**Pasaje citado**
┌──
I Las tribus de Berlín

FUI a uno de los cinemas de la Kurfürstendamm, y, al salir, me metí a comer un sandwich al primer café que encontré abierto. Segundos después, un muchacho desconocido, en las manos una bandeja con una hamburguesa y una Coca Cola, vino a sentarse a mi lado. Un compatriota. Llevaba ya tres años en Berlín y, con una franqueza que, al principio, me divirtió pero terminó por alarmarme, me contó su vida. Cuando le pregunté qué hacía, me repuso, sin la menor vacilación: — Hasta hace poco, robar carros. — Como atenuante, precisó-: Todos los patas de la banda eran sudamericanos, doctor.

Era un ilegal. Había venido a Alemania como turista, cuando los peruanos no requerían visa, y se quedó. Gracias a la fraternidad latinoamericana («Usted no se imagina la cantidad de peruanos, colombianos, nicaragüenses, ecuatorianos, bolivianos, que viven aquí. Nos llevamos como hermanos») encontró ese negocio automovilístico que le había permitido vivir y mandar mensualidades a su mujer, allá en Ayacucho. ¿Por qué lo había dejado si le iba tan bien? — Porque los patas decidieron pasar a cosas mayores y a mí me olió mal. Así que me abrí. Pero, tuve mucha suerte. Encontré trabajo en una pizzería, por Prenzlauer Berg. El dueño es un padre para nosotros, le juro. ¿Cuántos eran «ellos»? Seis, dos legales y cuatro ilegales, todos sudamericanos. El paternal propietario no sólo les daba empleo, pese a su falta de papeles; también, un techo bajo el cual dormir, en camas camarote, en el desván de su propio domicilio. Mi compatriota estaba encantado en Berlín, una ciudad, me aseguró al despedirnos, «que es una mina para quien no le hace ascos al chambeo (trabajo)». Una opinión muy optimista, por cierto, si se tiene en cuenta que el número oficial de parados en Alemania raspa los cuatro millones de habitantes. No sé cuántos latinoamericanos hay en Berlín, pero deben ser muchos cientos, acaso millares, y estoy seguro de que serán cada día más, porque la futura capital de Alemania se ha convertido en un imán para gente de medio mundo. He vivido dos temporadas en ella, cada una de ocho meses, la primera en 1992 y la segunda en 1998, y en esos seis años la ciudad se ha vuelto una gigantesca urbe en proceso de radical transformación social, urbanística y arquitectónica. Acaso el cambio más notable sea la nueva Torre de Babel en que está mudando, con múltiples comunidades coexistiendo en ella, independientes una de la otra, que han encontrado aquí cobijo y pasado a ser parte del nuevo paisaje berlinés. Pocos saben, por ejemplo, que la comunidad judía de la ciudad – había unos ciento setenta mil en 1933, de los cuales fueron exterminados o expulsados por los nazis más de cincuenta milha ido creciendo de manera paulatina en los últimos años, hasta alcanzar en la actualidad la cifra de unos doce mil. La prostitución, por ejemplo, es ahora, o poco menos, monopolio de rusas y ucranianas, que, abaratando las tarifas, han mandado al paro a muchas profesionales nativas.
└──
**Datos proporcionados**
┌──
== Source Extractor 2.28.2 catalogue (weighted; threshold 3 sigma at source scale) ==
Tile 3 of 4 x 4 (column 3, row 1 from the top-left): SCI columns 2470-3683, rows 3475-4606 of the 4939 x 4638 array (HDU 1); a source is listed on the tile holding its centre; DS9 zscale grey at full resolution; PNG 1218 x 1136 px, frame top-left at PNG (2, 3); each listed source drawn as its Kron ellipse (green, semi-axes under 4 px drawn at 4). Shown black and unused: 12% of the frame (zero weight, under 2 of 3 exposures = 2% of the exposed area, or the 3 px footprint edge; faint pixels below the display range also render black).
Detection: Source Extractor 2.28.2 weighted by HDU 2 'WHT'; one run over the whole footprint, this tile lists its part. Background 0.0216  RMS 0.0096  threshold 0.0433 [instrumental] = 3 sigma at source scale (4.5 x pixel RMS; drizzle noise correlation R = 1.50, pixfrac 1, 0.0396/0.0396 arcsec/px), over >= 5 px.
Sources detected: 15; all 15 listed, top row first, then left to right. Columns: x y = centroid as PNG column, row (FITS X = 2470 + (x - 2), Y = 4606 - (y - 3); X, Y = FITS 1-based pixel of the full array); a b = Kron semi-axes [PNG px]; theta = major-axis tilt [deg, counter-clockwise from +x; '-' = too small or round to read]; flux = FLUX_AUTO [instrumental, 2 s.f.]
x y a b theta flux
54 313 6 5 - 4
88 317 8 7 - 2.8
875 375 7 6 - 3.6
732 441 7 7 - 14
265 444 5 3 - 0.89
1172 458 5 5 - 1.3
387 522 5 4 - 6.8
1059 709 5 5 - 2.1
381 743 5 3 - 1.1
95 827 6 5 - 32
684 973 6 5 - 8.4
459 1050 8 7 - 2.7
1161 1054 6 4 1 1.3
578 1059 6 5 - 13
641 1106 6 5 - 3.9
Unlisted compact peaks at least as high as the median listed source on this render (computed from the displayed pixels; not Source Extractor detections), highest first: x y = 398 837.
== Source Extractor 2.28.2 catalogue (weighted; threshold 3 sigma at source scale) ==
└──
**Consigna 1**
Copia del texto sobre Berlín todo lo que va desde "FUI a uno de" hasta "eran sudamericanos, doctor." y reemplaza "sandwich" por "bocadillo".
**Consigna 2**
Según el texto sobre Berlín, ¿en qué años fueron las dos temporadas que vivió allí quien escribe?

**Respuesta 1**
FUI a uno de los cinemas de la Kurfürstendamm, y, al salir, me metí a comer un bocadillo al primer café que encontré abierto. Segundos después, un muchacho desconocido, en las manos una bandeja con una hamburguesa y una Coca Cola, vino a sentarse a mi lado. Un compatriota. Llevaba ya tres años en Berlín y, con una franqueza que, al principio, me divirtió pero terminó por alarmarme, me contó su vida. Cuando le pregunté qué hacía, me repuso, sin la menor vacilación: — Hasta hace poco, robar carros. — Como atenuante, precisó-: Todos los patas de la banda eran sudamericanos, doctor.

**Respuesta 2**
En 1992 y en 1998.